Start date: 1 February 2008
End date: 30 April 2009
Funding programme: Users & Innovation: Personalising Technologies
Project website:
http://www.bloomsbury.ac.uk/apt
JISC theme(s): Information environment, e-Administration
Committees: JISC Integrated Information Environment committee
Overview
New web technologies present exciting opportunities to enrich teaching, learning and research. To move beyond the “early adopters” and to get the majority of users using these innovative technologies effectively, it is necessary to identify current users’ needs and capabilities and to meet their requirements in a way that supports gradual development of their competence and confidence.
This project aims to develop students’, teachers’, administrators’ and researchers’ technological capabilities to support collaborative learning and working. These diverse groups of users will come together through a simple step-by-step approach to adopting technology which, based on experience and research within the Bloomsbury Colleges consortium, has been shown to bridge the gaps between different user constituencies.
Aims and objectives
The overall aim is to address how to bridge the technological gap between different user groups experience in the adoption of Web 2.0 tools.
Objectives:
- Research – deriving a comprehensive overview of existing practice and the impact of new technologies across the consortium;
- Development – adapting existing collaborative web technologies to ensure they meet the needs of project stakeholders;
- Implementation – introducing and trialling collaborative online tools in a range of different HE scenarios;
- Evaluation – using established JISC procedures to monitor impact, benefits and lessons learnt during the project;
- Dissemination – making the results of the research and development available both internally and externally.
Project methodology
The project consists of five principle phases – research, development, implementation, evaluation and evaluation.
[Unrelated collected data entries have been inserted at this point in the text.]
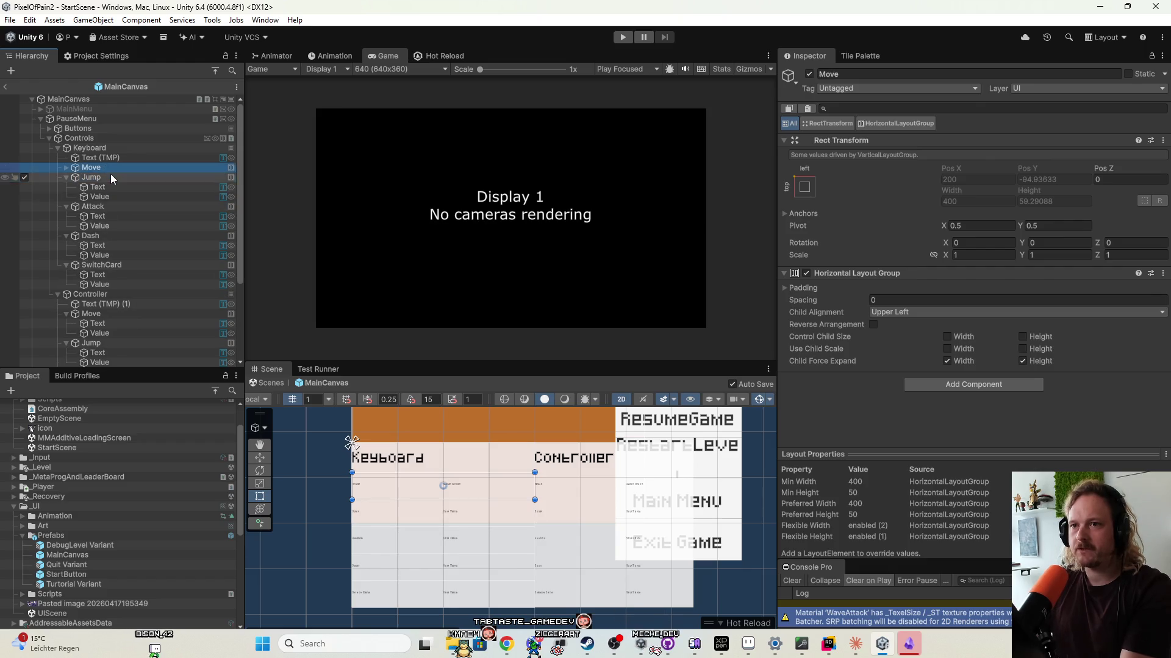
{"action": "key", "text": "Down"}
{"action": "key", "text": "Left"}
{"action": "key", "text": "Down"}
{"action": "key", "text": "Left"}
{"action": "key", "text": "Down"}
{"action": "key", "text": "Left"}
{"action": "key", "text": "Down"}
{"action": "key", "text": "Left"}
{"action": "key", "text": "Down"}
{"action": "key", "text": "Left"}
{"action": "key", "text": "Right"}
{"action": "key", "text": "Down"}
{"action": "key", "text": "Down"}
{"action": "key", "text": "Down"}
{"action": "key", "text": "Down"}
{"action": "key", "text": "Left"}
{"action": "key", "text": "Down"}
{"action": "key", "text": "Left"}
{"action": "key", "text": "Down"}
{"action": "key", "text": "Left"}
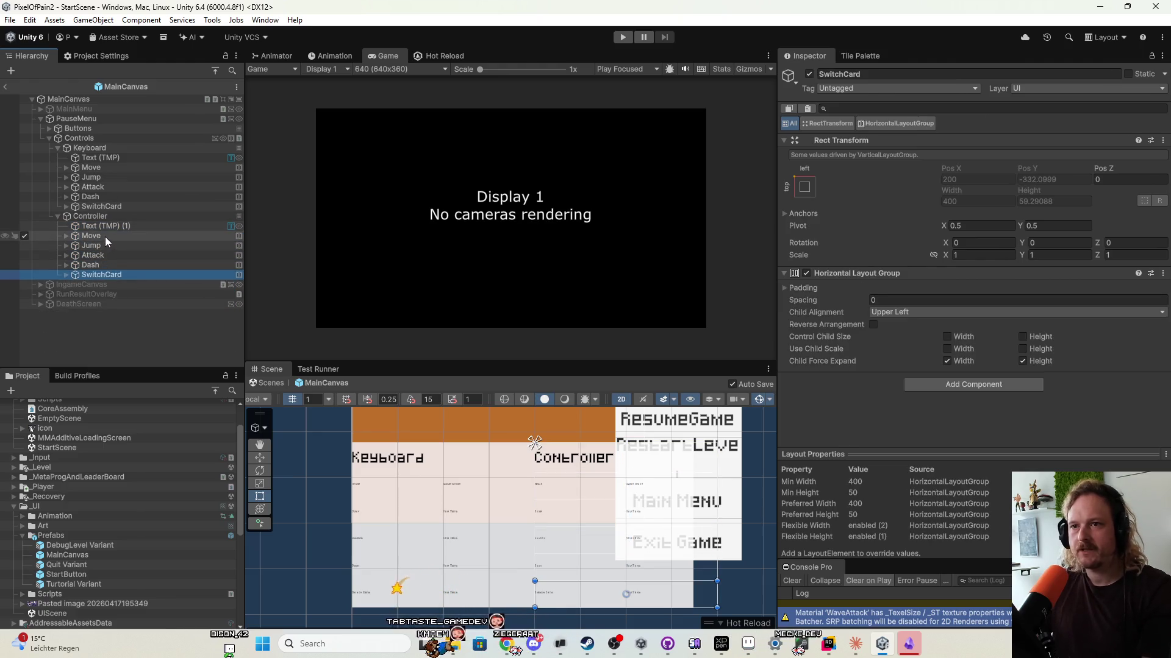
Turn on Control Child Size Width and Height for Controller's Move–SwitchCard rows.
{"action": "left_click", "coordinate": [105, 236], "text": "shift"}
These are derived from the Users and Innovation Development Model (UIDM) and are intended to ensure a rapid and agile development process in the relatively short project time scale.
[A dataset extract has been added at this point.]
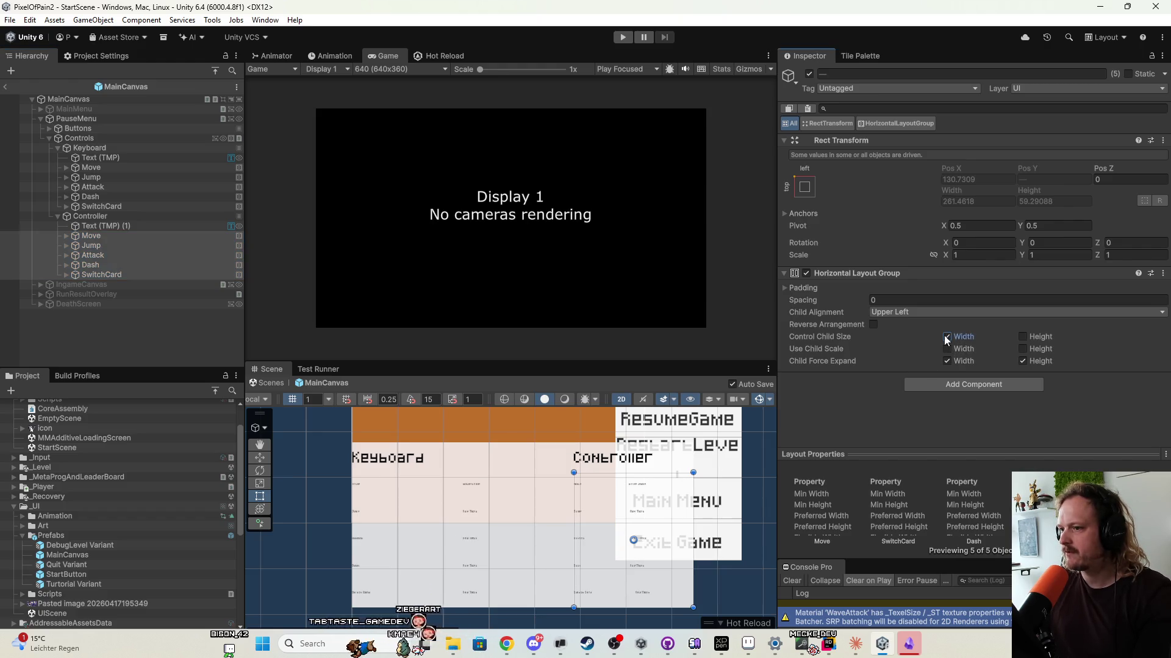
{"action": "left_click", "coordinate": [1023, 336]}
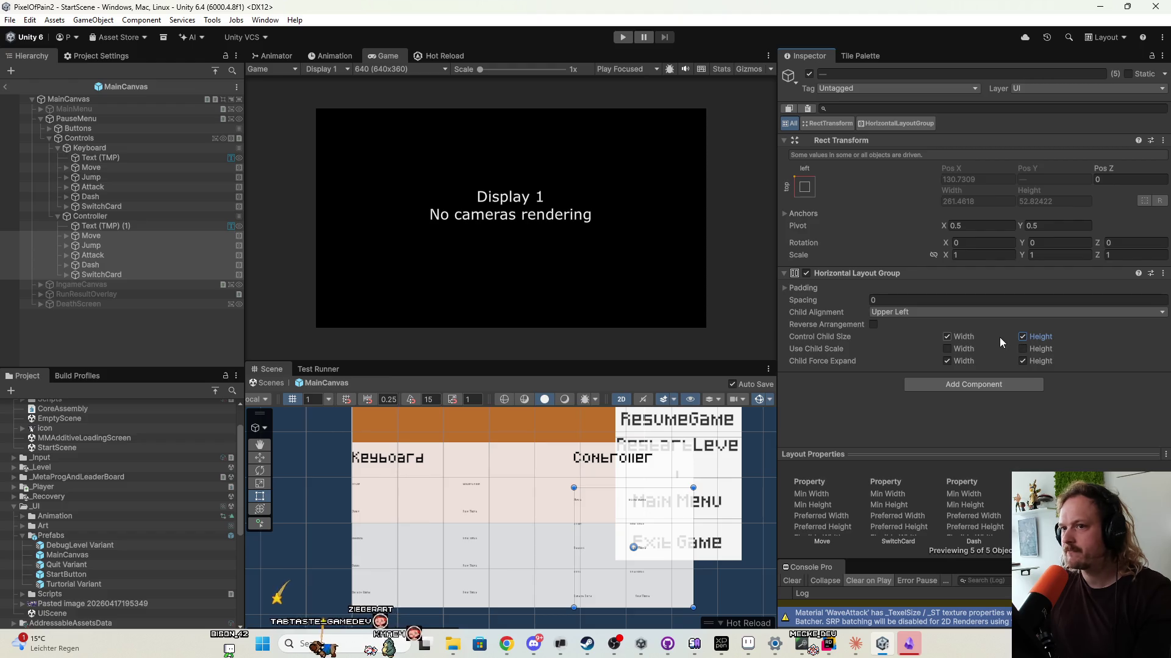
Give Keyboard's Move–SwitchCard rows Control Child Size Width/Height and Use Child Scale Width.
{"action": "left_click", "coordinate": [947, 337]}
{"action": "left_click", "coordinate": [101, 207]}
{"action": "left_click", "coordinate": [122, 171], "text": "shift"}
Anticipated outputs and outcomes
Outputs:
- Analysis and publication of data on the use of new web technologies based on existing work and at least five project demonstrators.
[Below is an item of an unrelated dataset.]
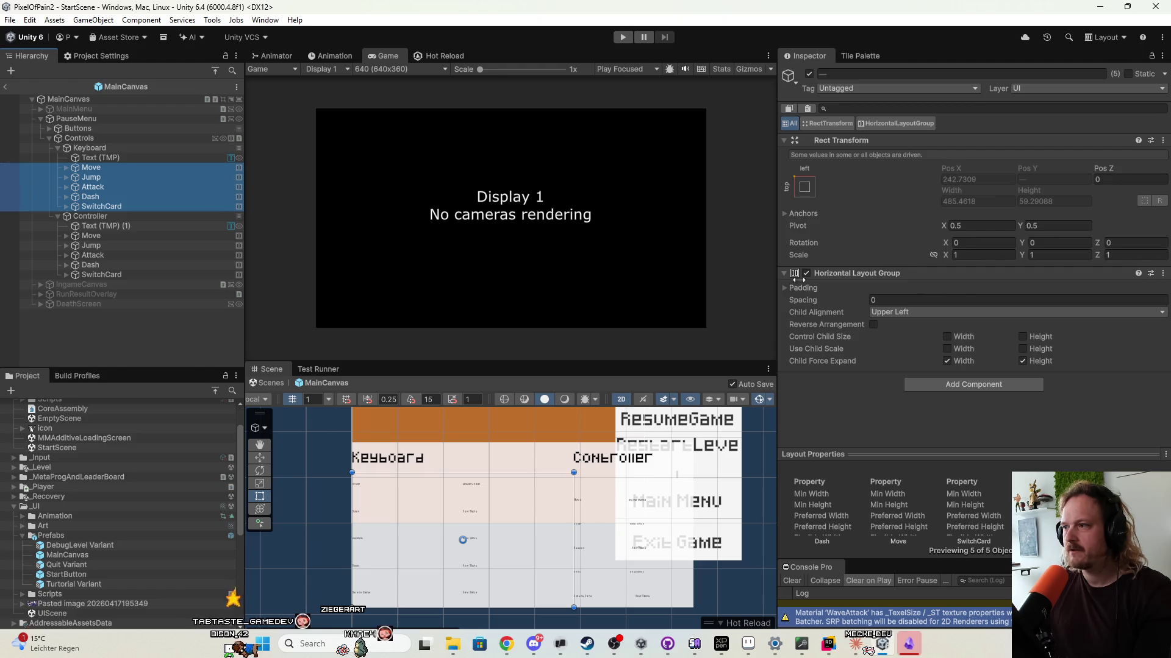
{"action": "left_click", "coordinate": [957, 337]}
{"action": "left_click", "coordinate": [1023, 337]}
{"action": "left_click", "coordinate": [947, 349]}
- Academic-led and student-led Bloomsbury showcases demonstrating the technologies to a local academic audience;
- A final open workshop to present outcomes to the wider education community;
- Production of project website, publicity material, e-newsletters; user guides, development documentation;
Outcomes:
- Empowering users to work and support each other using appropriate and practical technologies to bridge the “gap”.
- Institutions moving beyond the PowerPoint and VLE model of e-learning to more progressive uses of technologies such as Google Apps, wikis and blogs.
- Identification of technical and organizational issues relating to the use of collaborative learning.
- Application of the UIDM to support rapid development of e-learning tools.
Technology / Standards used
- Authentication/Authorisation Layer: LDAP, FAM (Shibboleth), OpenID
- Transport Layer: SOAP, ReST, WSDL, WADL, OSID
- Object Layer: Atom Publishing Protocol, GData
Overall, the project will attempt to use a lightweight approach when possible (ReST), however due to legacy system integration, often heavyweight standards will be required (WS*). In addition, when bridging lightweight and heavyweight protocols hybrid API wrappers such as OSID could also be implemented. All documentation and reports will be published under a Creative Commons license. Any code will be published as an Open Source BSD license.